Given an array of numbers nums, in which exactly two elements appear only once and all the other elements appear exactly twice. Find the two elements that appear only once.

Example:

Input:  [1,2,1,3,2,5]
Output: [3,5]

Note:

  1. The order of the result is not important. So in the above example, [5, 3] is also correct.
  2. Your algorithm should run in linear runtime complexity. Could you implement it using only constant space complexity?

solution

time complexity : O(n)
space complexity : O(1)

class Solution {
public:
    vector<int> singleNumber(vector<int>& nums) {
        int diff = 0;
        for (int num: nums)
            diff ^= num;
        diff &= -diff;
        
        vector<int> res = {0, 0};
        for (int num: nums)
            res[(num & diff) > 0] ^= num;
        
        return res;
    }
};

首先將輸入array中所有元素xor起來,由於數量為雙的元素會彼此抵銷,因此最後的結果是由剩下的那2個只出現一次且不同的數字xor得出。

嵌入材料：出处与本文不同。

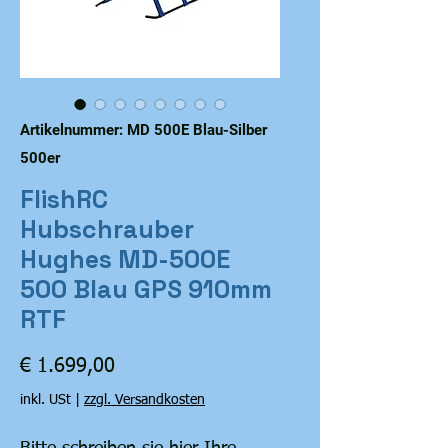
Artikelnummer: MD 500E Blau-Silber
500er
FlishRC
Hubschrauber
Hughes MD-500E
500 Blau GPS 910mm
RTF
Preis
€ 1.699,00
inkl. USt
|
zzgl. Versandkosten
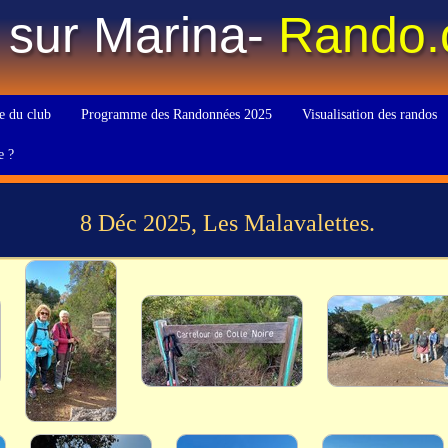
 sur Marina-
Rando
e du club
Programme des Randonnées 2025
Visualisation des randos
e ?
8 Déc 2025, Les Malavalettes.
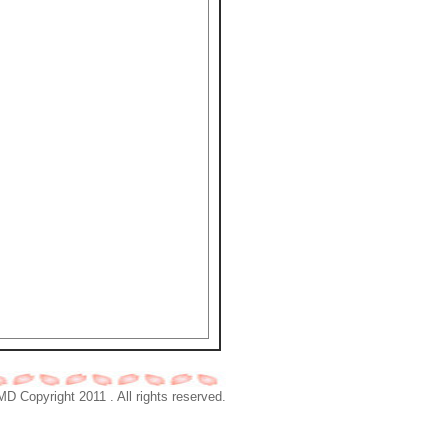
right 2011 . All rights reserved.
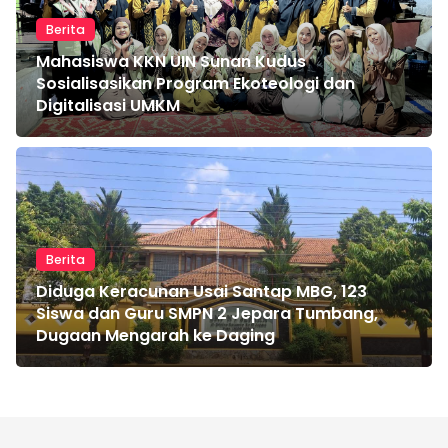
Berita
Mahasiswa KKN UIN Sunan Kudus
Sosialisasikan Program Ekoteologi dan
Digitalisasi UMKM
Berita
Diduga Keracunan Usai Santap MBG, 123
Siswa dan Guru SMPN 2 Jepara Tumbang,
Dugaan Mengarah ke Daging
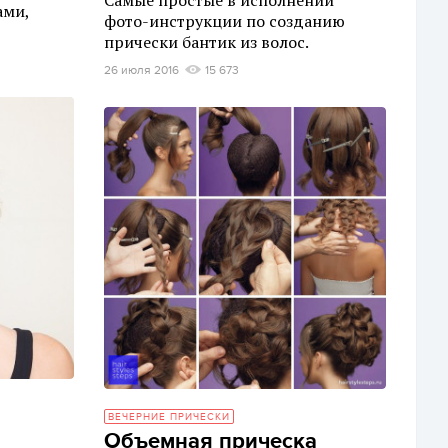
ами,
фото-инструкции по созданию
прически бантик из волос.
26 июля 2016
15 673
ВЕЧЕРНИЕ ПРИЧЕСКИ
Объемная прическа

例:[1,2,1,3,2,5],將所有元素xor起來後會是6,因為101 xor 011 = 110。
可推論剩下的那2個數字(3和5),在bit的觀點,他們的第2、3位元(從右數)是不同的(xor後為1)。

因此就可以利用第2或是第3位元,將整個輸入array區分成2堆,例:第2位元是1的一堆[2,3,2]、是0的一堆[1,1,5],那它們個別全部取xor,就會得到3和5,即為答案。

為了計算方便以及一般化,統一取最右邊的1做為分堆點。它可以由自己和自己的負數(2’s補數)取and得到,例:6 = 0110, -6 = 1010,0110 & 1010 = 0010。